Fabric 1.0 - Fabric 1.0 was yesteryear’s hottest thing, still warm. Fabric 2.0 is different - it executes remote ssh commands, but doesn’t build stuff, and thus doesn’t help us here. Long story. Seems to be everywhere, or everywhere that you might be deploying to that cloud thing. Invoke is the successor project. Use that.
Luigi is a Python package that helps you build complex pipelines of batch jobs. It handles dependency resolution, workflow management, visualisation, handling failures, command line integration, and much more.
[…] It includes native Python support for running mapreduce jobs in Hadoop, as well as Pig and Jar jobs. It also comes with filesystem abstractions for HDFS and local files that ensures all file system operations are atomic. This is important because it means your data pipeline will not crash in a state containing partial data.
Not so much about facilitating parallelism, as stopping your jobs from clobbering each other.
clip.py comes with a passive-aggressive app name, (+1) is all about wrapping generic python commands in command-line applications easily. If your code is already smart about filesystem dependencies this might be all you need.
is a set of tools to provide lightweight pipelining in Python. In particular, joblib offers:
- transparent disk-caching of the output values and lazy re-evaluation (memoize pattern)
- easy simple parallel computing
- logging and tracing of the execution
Joblib is optimized to be fast and robust in particular on large data and has specific optimizations for numpy arrays. It is BSD-licensed.
In practice it’s mostly about memoization and robust concurency for map-reduce style calculations. You probably want more sophistication for fancy pipelines, although, what you want even more than that is to ignore concurrency.

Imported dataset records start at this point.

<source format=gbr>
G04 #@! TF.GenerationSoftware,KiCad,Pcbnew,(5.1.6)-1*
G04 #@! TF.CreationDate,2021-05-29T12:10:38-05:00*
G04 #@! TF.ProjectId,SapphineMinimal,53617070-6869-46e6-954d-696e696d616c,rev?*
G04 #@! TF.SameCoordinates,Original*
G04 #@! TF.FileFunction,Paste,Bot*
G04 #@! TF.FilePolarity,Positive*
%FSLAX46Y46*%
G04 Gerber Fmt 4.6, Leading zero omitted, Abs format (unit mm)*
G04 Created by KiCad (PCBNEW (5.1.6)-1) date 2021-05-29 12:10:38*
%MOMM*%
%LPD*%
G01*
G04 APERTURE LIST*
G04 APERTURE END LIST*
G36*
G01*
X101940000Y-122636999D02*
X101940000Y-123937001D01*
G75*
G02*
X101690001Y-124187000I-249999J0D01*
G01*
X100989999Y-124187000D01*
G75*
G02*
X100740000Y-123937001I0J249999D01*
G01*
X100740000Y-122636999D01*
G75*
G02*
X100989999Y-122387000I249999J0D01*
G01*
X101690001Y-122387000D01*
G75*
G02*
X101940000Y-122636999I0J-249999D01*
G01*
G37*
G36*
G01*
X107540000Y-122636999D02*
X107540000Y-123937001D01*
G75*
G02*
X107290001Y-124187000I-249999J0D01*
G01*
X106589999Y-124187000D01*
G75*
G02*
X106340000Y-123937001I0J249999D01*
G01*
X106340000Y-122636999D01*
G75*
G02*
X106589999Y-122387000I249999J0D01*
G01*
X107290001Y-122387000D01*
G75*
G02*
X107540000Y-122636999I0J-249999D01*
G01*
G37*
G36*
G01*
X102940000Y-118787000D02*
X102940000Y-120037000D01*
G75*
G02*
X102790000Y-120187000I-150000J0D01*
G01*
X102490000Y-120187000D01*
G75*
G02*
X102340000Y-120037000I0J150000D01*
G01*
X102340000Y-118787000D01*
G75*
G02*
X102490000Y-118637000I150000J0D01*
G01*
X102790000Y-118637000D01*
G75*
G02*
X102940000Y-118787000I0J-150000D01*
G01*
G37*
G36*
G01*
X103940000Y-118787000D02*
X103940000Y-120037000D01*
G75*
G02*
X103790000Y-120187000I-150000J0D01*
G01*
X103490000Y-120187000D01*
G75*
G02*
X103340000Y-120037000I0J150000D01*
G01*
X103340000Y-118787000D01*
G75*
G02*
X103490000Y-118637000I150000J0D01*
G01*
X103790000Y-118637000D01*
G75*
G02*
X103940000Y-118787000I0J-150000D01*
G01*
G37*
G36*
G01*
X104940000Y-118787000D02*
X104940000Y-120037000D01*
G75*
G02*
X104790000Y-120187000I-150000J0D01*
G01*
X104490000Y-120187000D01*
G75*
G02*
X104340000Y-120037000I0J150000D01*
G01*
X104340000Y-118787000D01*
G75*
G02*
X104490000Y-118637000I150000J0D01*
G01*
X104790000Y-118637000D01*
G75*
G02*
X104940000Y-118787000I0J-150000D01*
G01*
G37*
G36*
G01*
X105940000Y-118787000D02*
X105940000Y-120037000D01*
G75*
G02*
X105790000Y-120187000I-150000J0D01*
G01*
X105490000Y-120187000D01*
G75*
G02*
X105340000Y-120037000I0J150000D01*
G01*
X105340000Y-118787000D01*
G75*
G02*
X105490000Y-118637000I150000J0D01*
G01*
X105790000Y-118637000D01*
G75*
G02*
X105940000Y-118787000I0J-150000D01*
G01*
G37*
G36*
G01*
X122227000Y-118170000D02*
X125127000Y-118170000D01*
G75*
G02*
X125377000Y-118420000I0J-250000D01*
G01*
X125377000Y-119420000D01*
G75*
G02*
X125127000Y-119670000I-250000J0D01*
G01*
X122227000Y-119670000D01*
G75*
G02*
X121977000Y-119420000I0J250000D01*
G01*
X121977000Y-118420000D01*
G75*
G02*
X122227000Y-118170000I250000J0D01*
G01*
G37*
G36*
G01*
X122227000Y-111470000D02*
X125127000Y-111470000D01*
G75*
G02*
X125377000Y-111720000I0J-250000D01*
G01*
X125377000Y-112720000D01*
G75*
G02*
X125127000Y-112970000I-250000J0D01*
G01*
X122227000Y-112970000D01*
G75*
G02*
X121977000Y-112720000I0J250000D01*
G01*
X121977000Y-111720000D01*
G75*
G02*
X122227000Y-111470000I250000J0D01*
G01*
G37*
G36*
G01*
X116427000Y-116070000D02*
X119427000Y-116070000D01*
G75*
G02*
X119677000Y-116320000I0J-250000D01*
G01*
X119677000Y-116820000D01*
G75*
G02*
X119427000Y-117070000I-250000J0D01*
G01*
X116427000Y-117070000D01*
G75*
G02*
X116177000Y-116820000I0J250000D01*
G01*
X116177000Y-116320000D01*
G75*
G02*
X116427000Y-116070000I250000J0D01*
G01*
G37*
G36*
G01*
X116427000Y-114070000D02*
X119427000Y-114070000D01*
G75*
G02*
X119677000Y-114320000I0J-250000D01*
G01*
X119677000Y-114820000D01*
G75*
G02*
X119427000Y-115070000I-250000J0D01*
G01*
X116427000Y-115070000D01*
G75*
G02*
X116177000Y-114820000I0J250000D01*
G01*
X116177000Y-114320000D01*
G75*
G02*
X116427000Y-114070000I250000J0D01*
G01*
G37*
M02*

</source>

Sumatra is almost entirely about step 2, and in particular, tracking and reproducing simulation or analysis parameters for sciency types.
Drake “Drake is similar to GNU Make, but designed especially for data workflow management. It has HDFS support, allows multiple inputs and outputs, and includes a host of features designed to help you bring sanity to your otherwise chaotic data processing workflows.” Built in Clojure, but designed for command-line stuff.

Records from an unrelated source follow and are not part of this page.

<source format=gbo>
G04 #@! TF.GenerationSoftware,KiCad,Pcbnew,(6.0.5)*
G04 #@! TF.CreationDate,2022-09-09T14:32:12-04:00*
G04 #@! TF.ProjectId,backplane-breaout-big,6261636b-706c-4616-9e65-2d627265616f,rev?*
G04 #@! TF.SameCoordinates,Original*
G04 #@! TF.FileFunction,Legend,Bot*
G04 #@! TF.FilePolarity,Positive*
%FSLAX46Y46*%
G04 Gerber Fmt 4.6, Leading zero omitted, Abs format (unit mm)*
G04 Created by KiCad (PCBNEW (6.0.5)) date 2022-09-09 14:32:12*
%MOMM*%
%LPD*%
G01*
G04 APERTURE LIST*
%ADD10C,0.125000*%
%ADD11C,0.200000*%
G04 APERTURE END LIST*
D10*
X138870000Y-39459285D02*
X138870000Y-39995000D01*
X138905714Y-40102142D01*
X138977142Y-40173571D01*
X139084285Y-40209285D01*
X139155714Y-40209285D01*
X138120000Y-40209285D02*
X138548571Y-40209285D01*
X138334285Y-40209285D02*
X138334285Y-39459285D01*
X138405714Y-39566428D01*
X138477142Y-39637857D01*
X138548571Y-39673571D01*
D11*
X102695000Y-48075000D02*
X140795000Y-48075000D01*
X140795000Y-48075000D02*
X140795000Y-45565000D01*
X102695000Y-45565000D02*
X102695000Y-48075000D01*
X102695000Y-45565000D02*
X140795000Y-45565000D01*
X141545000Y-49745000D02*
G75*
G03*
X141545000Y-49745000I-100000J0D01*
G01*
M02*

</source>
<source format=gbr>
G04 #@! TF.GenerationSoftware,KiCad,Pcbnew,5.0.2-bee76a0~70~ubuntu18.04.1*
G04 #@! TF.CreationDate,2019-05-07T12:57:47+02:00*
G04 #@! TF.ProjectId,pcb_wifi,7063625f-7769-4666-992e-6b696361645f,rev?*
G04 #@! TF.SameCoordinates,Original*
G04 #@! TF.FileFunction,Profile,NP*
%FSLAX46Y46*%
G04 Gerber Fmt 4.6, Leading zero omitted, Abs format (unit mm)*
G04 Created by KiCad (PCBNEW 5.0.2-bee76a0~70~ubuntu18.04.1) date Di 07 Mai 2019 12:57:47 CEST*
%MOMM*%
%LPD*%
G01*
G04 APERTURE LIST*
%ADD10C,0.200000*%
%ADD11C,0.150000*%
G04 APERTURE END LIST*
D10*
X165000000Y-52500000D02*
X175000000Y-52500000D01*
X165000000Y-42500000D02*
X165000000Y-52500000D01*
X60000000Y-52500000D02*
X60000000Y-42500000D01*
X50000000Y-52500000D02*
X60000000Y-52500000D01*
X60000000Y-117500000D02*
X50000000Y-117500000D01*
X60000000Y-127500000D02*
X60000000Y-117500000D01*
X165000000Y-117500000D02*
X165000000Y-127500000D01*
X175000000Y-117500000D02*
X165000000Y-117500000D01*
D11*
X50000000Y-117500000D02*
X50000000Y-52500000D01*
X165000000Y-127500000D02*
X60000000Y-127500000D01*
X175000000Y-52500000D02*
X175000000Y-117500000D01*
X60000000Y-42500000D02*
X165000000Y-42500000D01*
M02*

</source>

pachyderm “is a data lake that offers complete version control for data and leverages the container ecosystem to provide reproducible data processing.”
That is, it is a cloudimificated build/pipeline tool with data versioning baked in. For the curious, it uses Kubernetes to manage container deployments, which rather presumes you are happy to rent out servers from someone, or have some cluster lying around which it is economic for you to admin and also use.
spark isn’t a build tool, but its parallelisation features do overlap.
pants… “is a build system for Java, Scala and Python. It works particularly well for a source code repository that contains many distinct projects.” Backed by twitter and foursquare. USP list:
- Builds Java, Scala, and Python.
- Adding support for new languages is straightforward.
- Supports code generation: thrift, protocol buffers, custom code generators.
- Resolves external JVM and Python dependencies.
- Runs tests.
- Scales to large repos with many interdependent modules.
- Designed for incremental builds.
bazel is the open source cousin of some Google internal build tool. You need this one for building Tensorflow and probably some Android stuff, idk. If you aren’t google this is more complicated than you want. Close your eyes and use it where they tell you.
gradle … is some java-ish build tool
Ruffus is about setting up your simulation and automation pipelines, especially for science.
Paver - had a nice syntax for building stuff, including python extensions, but seems to have been untouched for dangerously long. PAver doesn’t support Python 3, eight years after Python 3 was released, which is suspiciously reactionary behaviour. If it doesn’t move like a corpse and doesn’t quack like a corpse, then by the duck-typing principle…
Scons is a make replacement that is itself damn old, and despite its aspirations to remedy the problems with make, AFAICT, not actually that much easier to use. Oriented toward compiling stuff.
Make. The original, and still the default. For connoisseurs of fragile whitespace handling.